● Task to complete: Beginning with the line that holds "border-left: 1px solid", copy each line through the end of the material below, exactly and with no pictures.

● Supplied entries:
· · ·

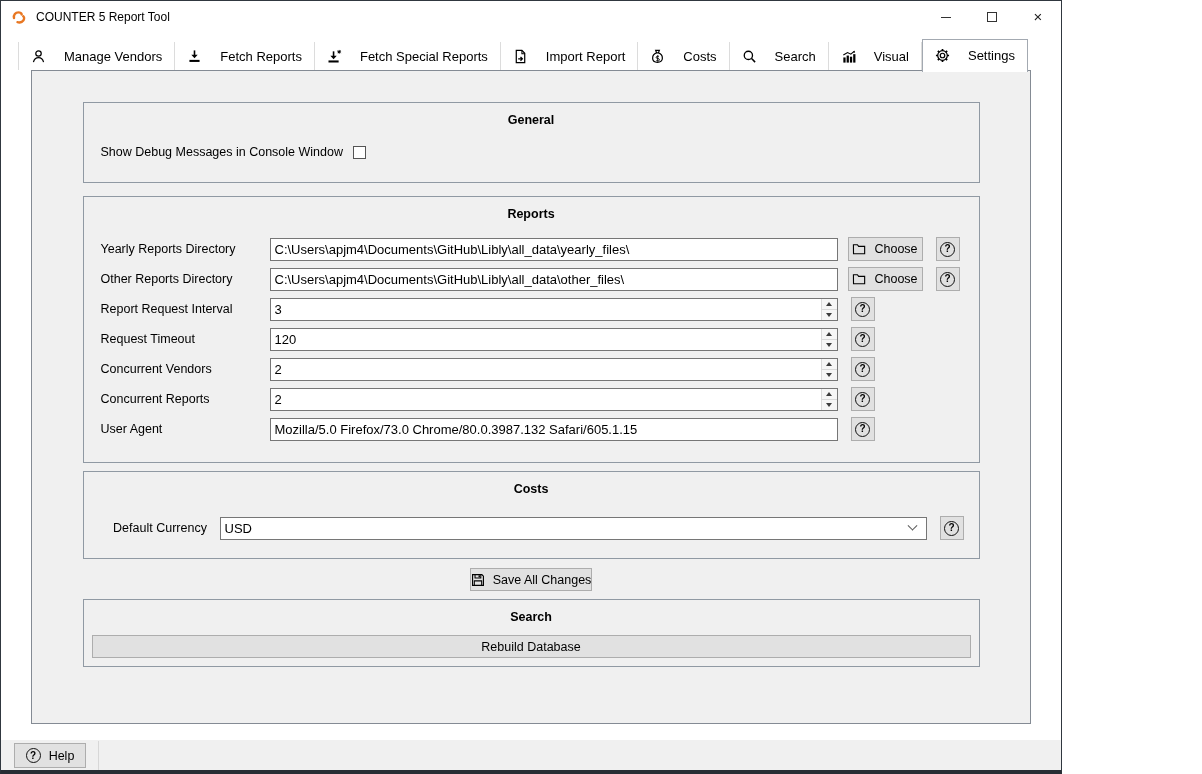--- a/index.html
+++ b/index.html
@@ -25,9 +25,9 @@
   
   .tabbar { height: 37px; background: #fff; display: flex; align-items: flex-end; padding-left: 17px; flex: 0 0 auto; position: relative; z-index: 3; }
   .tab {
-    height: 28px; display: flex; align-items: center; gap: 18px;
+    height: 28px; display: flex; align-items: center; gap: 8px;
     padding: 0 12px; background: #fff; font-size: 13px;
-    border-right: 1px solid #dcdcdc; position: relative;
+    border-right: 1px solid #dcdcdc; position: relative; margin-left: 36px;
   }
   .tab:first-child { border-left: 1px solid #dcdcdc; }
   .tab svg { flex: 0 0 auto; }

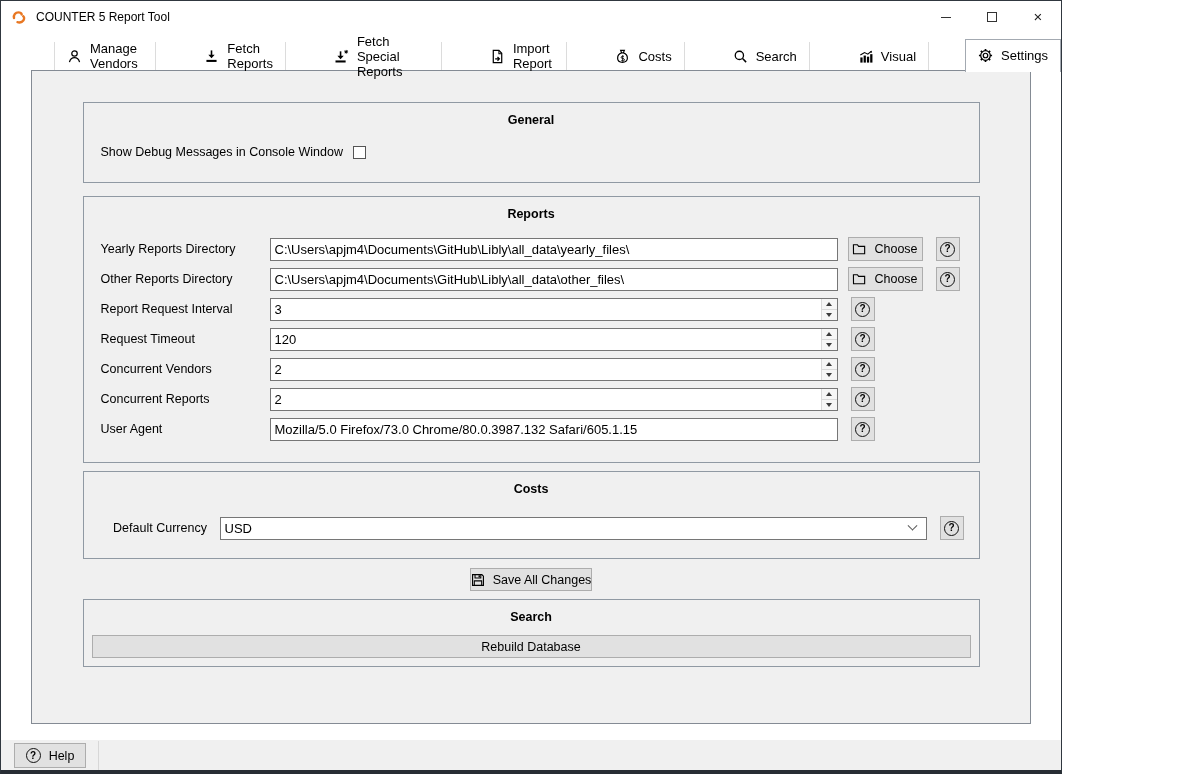--- a/index.html
+++ b/index.html
@@ -83,7 +83,7 @@
   }
 
   .costs-row { display: flex; align-items: center; padding-left: 17px; margin-top: 20px; }
-  .costs-row .clabel { width: 119px; flex: 0 0 auto; text-align: center; }
+  .costs-row .clabel { width: 119px; flex: 0 0 auto; }
   .combo { width: 707px; display: flex; align-items: center; justify-content: space-between; }
   .chevron { width: 7px; height: 7px; border-right: 1.4px solid #555; border-bottom: 1.4px solid #555; transform: rotate(45deg) translate(-2px,-2px); margin-right: 6px; }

· · ·

● Answer section:
   .tab:first-child { border-left: 1px solid #dcdcdc; }
   .tab svg { flex: 0 0 auto; }

--- a/index.html
+++ b/index.html
@@ -83,7 +83,7 @@
   }
 
   .costs-row { display: flex; align-items: center; padding-left: 17px; margin-top: 20px; }
-  .costs-row .clabel { width: 119px; flex: 0 0 auto; text-align: center; }
+  .costs-row .clabel { width: 119px; flex: 0 0 auto; }
   .combo { width: 707px; display: flex; align-items: center; justify-content: space-between; }
   .chevron { width: 7px; height: 7px; border-right: 1.4px solid #555; border-bottom: 1.4px solid #555; transform: rotate(45deg) translate(-2px,-2px); margin-right: 6px; }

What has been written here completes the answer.